A block of data:
++++++
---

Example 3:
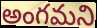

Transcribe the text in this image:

అంగమని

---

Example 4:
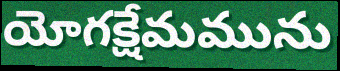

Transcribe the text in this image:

యోగక్షేమమును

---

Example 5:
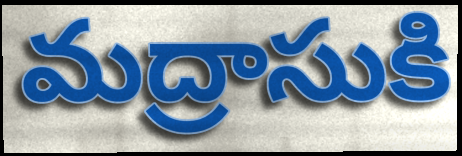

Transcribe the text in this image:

మద్రాసుకి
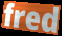
fred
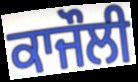
ਕਾਜੌਲੀ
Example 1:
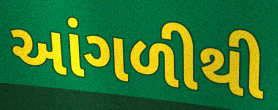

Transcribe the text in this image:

આંગળીથી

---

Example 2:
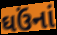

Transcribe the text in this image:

ઘઉંનાં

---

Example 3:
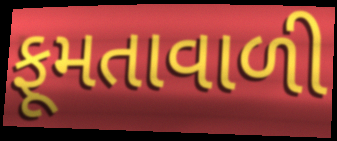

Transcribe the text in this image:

ફૂમતાવાળી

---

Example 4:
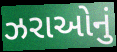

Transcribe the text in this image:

ઝરાઓનું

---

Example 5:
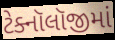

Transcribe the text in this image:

ટેક્નૉલૉજીમાં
++++++
Copy every line of the material above word for word, omitting the pictures.

[SOLUTION TO THIS PROBLEM]:
---

Example 3:

Transcribe the text in this image:

అంగమని

---

Example 4:

Transcribe the text in this image:

యోగక్షేమమును

---

Example 5:

Transcribe the text in this image:

మద్రాసుకి
fred
ਕਾਜੌਲੀ
Example 1:

Transcribe the text in this image:

આંગળીથી

---

Example 2:

Transcribe the text in this image:

ઘઉંનાં

---

Example 3:

Transcribe the text in this image:

ફૂમતાવાળી

---

Example 4:

Transcribe the text in this image:

ઝરાઓનું

---

Example 5:

Transcribe the text in this image:

ટેક્નૉલૉજીમાં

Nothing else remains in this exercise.